12 January 2016
Fleets in line for cheap petrol and diesel throughout 2016, forecasts RAC
Fleets are in line for cheap petrol and diesel throughout 2016 thus delivering significant savings in operating costs.
The prediction that pump prices could drop as low as 90p a litre comes from RAC following the New Year announcement by Saudi Arabia that it has no intention of cutting production thereby ensuring the market remains awash with low price oil.
Furthermore, UK supermarkets this week cut the price of diesel to below £1 a litre thereby joining the cost of petrol at below the symbolic £1 a litre mark. The latter having fallen below that price point in the weeks running up to Christmas.
The decision by the supermarket to cut the price of diesel to below £1 a litre means that the cost of filling-up an average 55-litre fuel tank is around £10 less compared with this time last year.
Fuel typically accounts for 25–30% of fleet operating costs and the average price of a litre of petrol in the UK is now 102.92p with a litre of diesel averaging 103.98p, according to website petrolprices.com.
The reduction in the forecourt price of fuel provided fleet managers with the ideal opportunity to make further savings, according to fleet management software specialist Chevin Fleet Solutions.
Managing director Ashley Sowerby said fleets should not view cheaper fuel as an excuse not to take further action.
He said: ‘Fuel is a major expense for fleets and this is an opportunity to manage costs even lower.’
Mr Sowerby argues that by using fleet software and fuel cards together, managers should be able to create savings well above and beyond those made available by falling prices.
He said: ‘There is a wide range of fuel strategies that are available but some of the simplest can be extremely effective. Simply by monitoring prices online and guiding drivers towards the cheapest local outlets, fleets could easily gain an extra 5p per litre above what is already saved through the general price decreases across the market.
‘Fuel card data and the analysis tools available in software will let managers see which drivers are complying and also allow them to demonstrate the kind of savings that are being achieved. It is a worthwhile win for relatively little effort.’
Commenting on the continuing fall in pump prices, RAC Fuel Watch spokesman Simon Williams said: ‘The declaration by Saudi Arabia that it has no intention of slowing down oil production in the foreseeable future suggests that motorists are in store for cheap petrol and diesel throughout 2016 with pump prices continuing to fall and likely to remain well below £1 a litre at the cheapest retailers.
‘The world is awash with oil at present and the decision by the OPEC oil producing countries and particularly their biggest producer, Saudi Arabia, to continue pumping oil will ensure that this oversupply continues.

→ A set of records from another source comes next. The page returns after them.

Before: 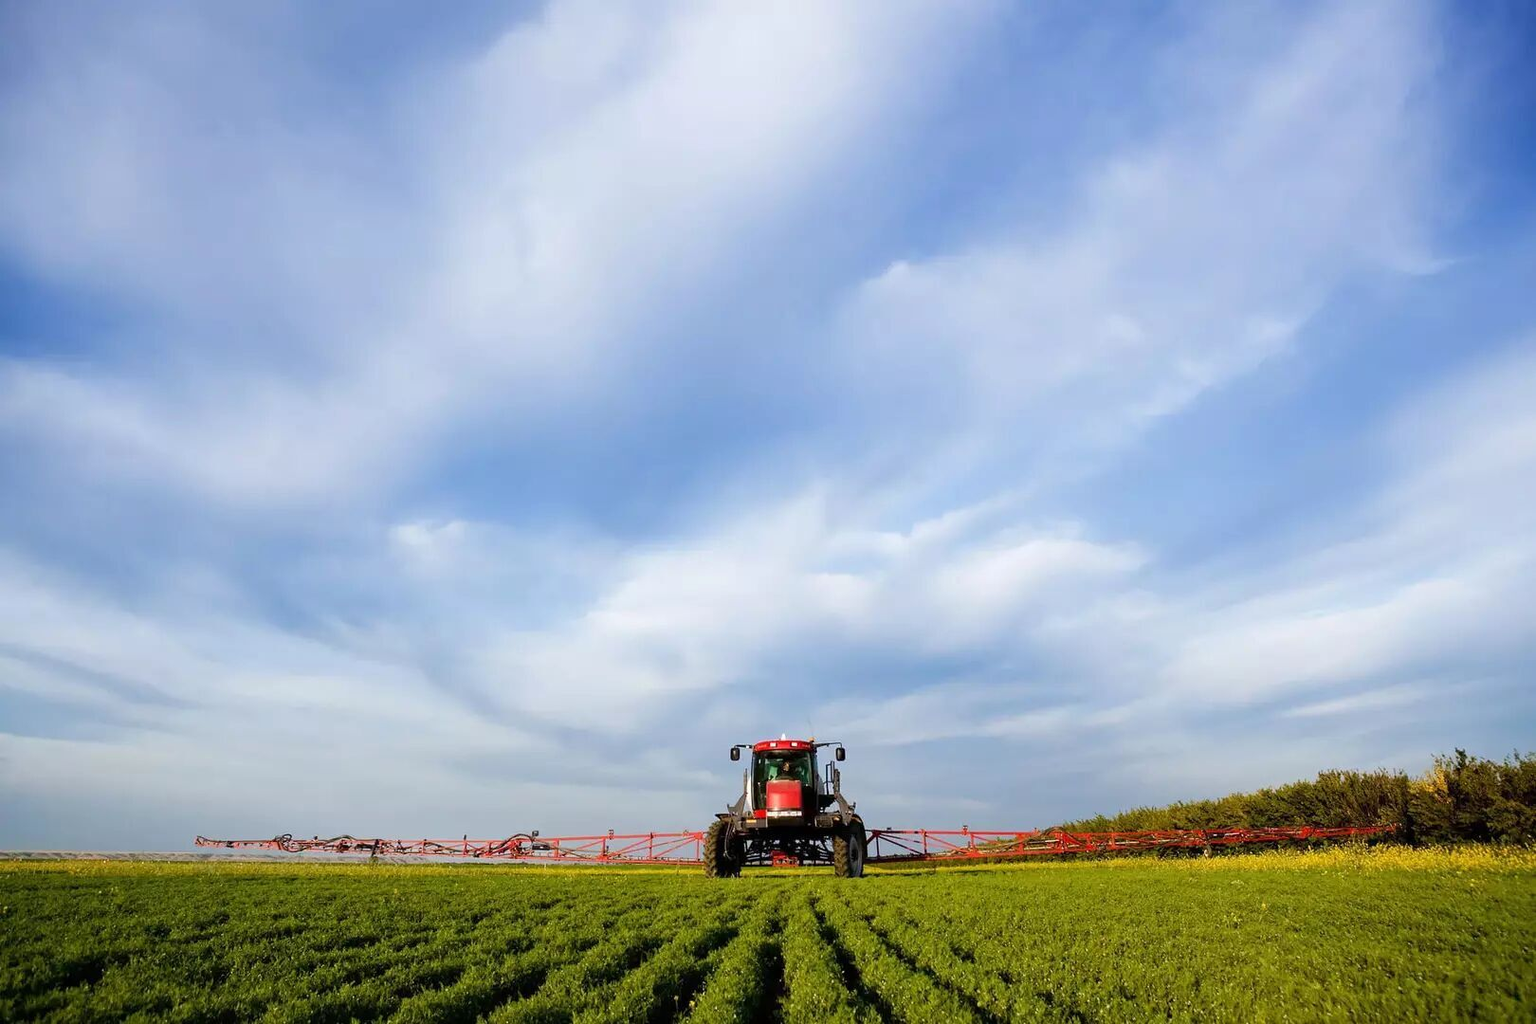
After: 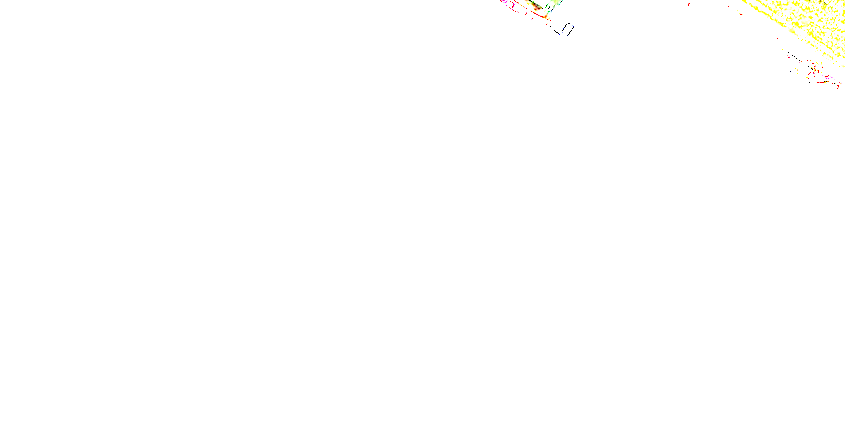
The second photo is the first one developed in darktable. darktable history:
exposure: exposure 7.931 EV, compensate highlight preservation false
local contrast: highlights 107%, shadows 102%, detail 119%, midtone range 0.2
crop and rotate: angle 147.09°, left 9.21%, top 15.67%, right 4.445%, bottom 17.057%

‘Combined with significantly lower demand from China and the developing nations together with the prospect of additional supplies from Iran means that there will be no let-up in cheap oil.’
However, he warned that while the cost of producing fuel was reducing there was a limit to how far pump prices would tumble as the lion’s share of the price on the forecourt was tax.
Mr Williams explained: ‘For every litre 57.95p goes to HM Treasury in fuel duty together with VAT at 20% charged at the end of each transaction. Regardless of how low the cost of fuel goes those taxes still have to be paid.
‘The rest of the price is production, refinery costs, distribution and the fuel retailers’ margin. This means that there is a limit to how low we will see the price of diesel and petrol go but prices could well continue to fall and a pump price of as low as 90p a litre is not that far-fetched.’